[Records from a data collection]
──────────────────────────────

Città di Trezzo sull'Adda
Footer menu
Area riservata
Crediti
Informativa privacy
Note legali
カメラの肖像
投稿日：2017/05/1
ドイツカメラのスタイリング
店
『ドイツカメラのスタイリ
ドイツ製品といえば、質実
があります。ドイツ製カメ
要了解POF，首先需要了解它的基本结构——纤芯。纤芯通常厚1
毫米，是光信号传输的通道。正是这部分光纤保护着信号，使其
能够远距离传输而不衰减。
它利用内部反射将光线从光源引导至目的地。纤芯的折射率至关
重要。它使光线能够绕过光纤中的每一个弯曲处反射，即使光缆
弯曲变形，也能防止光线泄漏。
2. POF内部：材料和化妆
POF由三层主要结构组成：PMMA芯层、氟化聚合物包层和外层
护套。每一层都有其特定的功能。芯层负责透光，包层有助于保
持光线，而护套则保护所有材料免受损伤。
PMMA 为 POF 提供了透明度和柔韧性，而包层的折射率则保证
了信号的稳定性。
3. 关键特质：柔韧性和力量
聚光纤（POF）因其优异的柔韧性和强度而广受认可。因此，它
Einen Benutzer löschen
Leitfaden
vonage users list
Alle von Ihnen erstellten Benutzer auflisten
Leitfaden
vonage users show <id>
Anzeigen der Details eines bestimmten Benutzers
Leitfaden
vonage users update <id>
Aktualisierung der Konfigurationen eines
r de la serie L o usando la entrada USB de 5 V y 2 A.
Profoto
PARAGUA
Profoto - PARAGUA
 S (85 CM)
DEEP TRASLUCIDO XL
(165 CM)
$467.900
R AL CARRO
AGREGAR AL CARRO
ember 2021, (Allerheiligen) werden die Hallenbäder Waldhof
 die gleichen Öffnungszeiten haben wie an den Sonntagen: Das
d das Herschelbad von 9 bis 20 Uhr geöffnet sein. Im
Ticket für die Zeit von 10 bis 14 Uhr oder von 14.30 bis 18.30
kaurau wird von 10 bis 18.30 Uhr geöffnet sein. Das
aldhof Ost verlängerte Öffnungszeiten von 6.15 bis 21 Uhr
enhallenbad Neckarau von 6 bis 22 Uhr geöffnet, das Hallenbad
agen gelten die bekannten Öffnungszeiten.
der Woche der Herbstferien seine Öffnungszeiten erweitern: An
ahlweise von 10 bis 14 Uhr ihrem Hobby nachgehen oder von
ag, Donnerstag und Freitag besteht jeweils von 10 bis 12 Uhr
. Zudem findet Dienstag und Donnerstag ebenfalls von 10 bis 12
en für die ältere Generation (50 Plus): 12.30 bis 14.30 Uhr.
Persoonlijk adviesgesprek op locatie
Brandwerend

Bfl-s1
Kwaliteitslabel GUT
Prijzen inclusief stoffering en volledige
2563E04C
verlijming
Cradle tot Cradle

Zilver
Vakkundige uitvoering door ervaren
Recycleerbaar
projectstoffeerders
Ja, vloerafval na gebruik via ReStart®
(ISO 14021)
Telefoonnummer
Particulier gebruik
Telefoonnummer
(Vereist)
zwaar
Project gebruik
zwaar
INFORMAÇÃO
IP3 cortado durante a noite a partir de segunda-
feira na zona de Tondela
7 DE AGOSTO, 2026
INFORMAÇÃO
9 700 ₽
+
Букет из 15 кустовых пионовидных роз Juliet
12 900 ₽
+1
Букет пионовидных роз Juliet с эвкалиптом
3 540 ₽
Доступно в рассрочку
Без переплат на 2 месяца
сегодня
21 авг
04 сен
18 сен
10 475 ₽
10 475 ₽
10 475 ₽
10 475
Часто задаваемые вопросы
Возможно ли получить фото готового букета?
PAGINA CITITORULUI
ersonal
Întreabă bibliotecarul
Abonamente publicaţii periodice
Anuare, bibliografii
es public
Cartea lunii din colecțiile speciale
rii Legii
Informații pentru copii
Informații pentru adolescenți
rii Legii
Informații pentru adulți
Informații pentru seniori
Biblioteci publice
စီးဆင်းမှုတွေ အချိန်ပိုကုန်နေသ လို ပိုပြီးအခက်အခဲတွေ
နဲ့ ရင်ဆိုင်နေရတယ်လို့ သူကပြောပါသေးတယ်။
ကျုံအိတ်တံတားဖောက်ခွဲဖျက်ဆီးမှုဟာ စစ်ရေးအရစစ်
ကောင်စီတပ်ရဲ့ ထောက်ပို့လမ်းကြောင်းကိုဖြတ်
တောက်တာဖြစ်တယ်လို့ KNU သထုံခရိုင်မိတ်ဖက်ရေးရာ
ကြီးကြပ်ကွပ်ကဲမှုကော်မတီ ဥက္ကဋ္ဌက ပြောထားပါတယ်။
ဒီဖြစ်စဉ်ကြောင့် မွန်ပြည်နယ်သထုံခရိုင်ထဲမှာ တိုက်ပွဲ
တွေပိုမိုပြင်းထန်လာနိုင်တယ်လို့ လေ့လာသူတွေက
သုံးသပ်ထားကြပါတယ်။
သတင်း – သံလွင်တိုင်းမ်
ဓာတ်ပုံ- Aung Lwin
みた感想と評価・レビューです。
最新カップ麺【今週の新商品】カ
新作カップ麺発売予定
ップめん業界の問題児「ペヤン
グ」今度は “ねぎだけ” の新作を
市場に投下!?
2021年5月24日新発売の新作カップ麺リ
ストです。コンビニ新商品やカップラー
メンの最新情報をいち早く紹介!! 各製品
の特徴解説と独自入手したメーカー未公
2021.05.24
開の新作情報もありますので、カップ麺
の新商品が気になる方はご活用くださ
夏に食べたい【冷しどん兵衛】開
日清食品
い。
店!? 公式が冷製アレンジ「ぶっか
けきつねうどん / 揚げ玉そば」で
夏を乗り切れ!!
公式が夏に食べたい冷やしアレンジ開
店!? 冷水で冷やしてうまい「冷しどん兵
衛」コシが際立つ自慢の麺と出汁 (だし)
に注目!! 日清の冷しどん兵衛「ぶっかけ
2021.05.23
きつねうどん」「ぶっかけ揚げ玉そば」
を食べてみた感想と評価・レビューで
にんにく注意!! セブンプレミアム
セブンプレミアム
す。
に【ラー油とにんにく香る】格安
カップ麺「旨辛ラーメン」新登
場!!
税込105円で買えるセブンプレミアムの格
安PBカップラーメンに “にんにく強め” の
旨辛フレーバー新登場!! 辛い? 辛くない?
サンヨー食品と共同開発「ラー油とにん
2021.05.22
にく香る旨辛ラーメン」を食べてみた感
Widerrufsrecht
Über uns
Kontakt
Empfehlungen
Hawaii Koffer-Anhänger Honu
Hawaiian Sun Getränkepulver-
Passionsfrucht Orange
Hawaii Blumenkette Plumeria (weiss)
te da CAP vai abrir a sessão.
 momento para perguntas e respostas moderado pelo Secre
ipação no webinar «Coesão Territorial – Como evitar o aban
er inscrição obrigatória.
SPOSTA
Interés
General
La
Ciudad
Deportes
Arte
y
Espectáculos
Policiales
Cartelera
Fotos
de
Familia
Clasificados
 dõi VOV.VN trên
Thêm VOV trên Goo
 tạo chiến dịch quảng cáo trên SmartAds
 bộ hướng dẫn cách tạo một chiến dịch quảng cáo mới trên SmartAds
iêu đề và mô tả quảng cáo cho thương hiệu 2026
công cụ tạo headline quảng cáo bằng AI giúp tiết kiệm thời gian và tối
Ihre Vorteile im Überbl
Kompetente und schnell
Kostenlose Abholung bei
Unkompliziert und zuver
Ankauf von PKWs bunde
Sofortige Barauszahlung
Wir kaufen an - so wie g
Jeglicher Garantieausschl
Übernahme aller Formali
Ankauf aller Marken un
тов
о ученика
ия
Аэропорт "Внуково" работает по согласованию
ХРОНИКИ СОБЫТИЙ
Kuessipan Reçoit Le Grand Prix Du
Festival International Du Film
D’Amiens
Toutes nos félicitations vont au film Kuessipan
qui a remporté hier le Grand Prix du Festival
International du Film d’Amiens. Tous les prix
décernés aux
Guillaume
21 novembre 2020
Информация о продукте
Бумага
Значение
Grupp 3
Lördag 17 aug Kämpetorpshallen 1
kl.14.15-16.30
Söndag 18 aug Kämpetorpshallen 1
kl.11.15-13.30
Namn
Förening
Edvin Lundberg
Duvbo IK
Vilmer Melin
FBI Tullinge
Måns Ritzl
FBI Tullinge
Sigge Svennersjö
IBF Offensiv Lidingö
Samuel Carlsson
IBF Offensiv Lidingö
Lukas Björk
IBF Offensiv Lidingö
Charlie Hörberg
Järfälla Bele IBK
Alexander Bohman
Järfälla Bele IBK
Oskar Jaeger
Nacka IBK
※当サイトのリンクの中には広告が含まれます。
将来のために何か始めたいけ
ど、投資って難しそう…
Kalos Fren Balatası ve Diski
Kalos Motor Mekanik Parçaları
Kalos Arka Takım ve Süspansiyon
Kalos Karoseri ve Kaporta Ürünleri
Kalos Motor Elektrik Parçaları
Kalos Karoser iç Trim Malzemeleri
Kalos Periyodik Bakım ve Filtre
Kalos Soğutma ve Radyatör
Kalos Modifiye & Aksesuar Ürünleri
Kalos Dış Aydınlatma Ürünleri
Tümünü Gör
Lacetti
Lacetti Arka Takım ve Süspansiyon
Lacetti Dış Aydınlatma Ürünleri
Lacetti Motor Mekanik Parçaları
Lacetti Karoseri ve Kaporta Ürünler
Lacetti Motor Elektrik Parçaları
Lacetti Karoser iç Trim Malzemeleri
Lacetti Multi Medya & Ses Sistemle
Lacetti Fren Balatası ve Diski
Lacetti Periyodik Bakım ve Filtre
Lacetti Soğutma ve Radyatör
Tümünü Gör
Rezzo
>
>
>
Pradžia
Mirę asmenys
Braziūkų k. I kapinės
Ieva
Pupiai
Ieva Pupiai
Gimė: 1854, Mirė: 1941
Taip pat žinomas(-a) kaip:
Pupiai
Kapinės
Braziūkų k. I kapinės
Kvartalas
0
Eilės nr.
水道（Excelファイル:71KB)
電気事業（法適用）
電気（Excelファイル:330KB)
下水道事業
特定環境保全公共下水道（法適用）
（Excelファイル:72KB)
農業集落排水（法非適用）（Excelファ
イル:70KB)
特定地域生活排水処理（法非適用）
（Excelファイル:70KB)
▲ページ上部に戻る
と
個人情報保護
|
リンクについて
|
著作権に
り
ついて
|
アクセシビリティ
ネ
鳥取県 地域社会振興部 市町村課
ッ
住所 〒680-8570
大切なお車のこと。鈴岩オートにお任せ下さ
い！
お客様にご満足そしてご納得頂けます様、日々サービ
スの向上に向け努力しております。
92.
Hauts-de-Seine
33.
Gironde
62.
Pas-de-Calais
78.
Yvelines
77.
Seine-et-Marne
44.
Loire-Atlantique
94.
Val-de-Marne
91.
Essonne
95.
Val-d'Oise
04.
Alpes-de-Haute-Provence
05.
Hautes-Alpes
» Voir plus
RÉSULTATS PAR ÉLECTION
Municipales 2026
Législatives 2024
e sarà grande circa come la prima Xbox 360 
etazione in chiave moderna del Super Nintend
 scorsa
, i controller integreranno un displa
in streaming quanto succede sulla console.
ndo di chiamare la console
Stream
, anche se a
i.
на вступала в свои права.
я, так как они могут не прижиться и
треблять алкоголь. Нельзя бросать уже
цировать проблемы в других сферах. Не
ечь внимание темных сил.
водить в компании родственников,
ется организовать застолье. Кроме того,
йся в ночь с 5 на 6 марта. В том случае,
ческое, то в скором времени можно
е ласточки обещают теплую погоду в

──────────────────────────────

WHAT IS REQUIRED: The lines from the one with "ется организовать застолье." through the final line of the data are to be reproduced exactly, both included, with no other lines.

ANSWER BELOW:
ется организовать застолье. Кроме того,
йся в ночь с 5 на 6 марта. В том случае,
ческое, то в скором времени можно
е ласточки обещают теплую погоду в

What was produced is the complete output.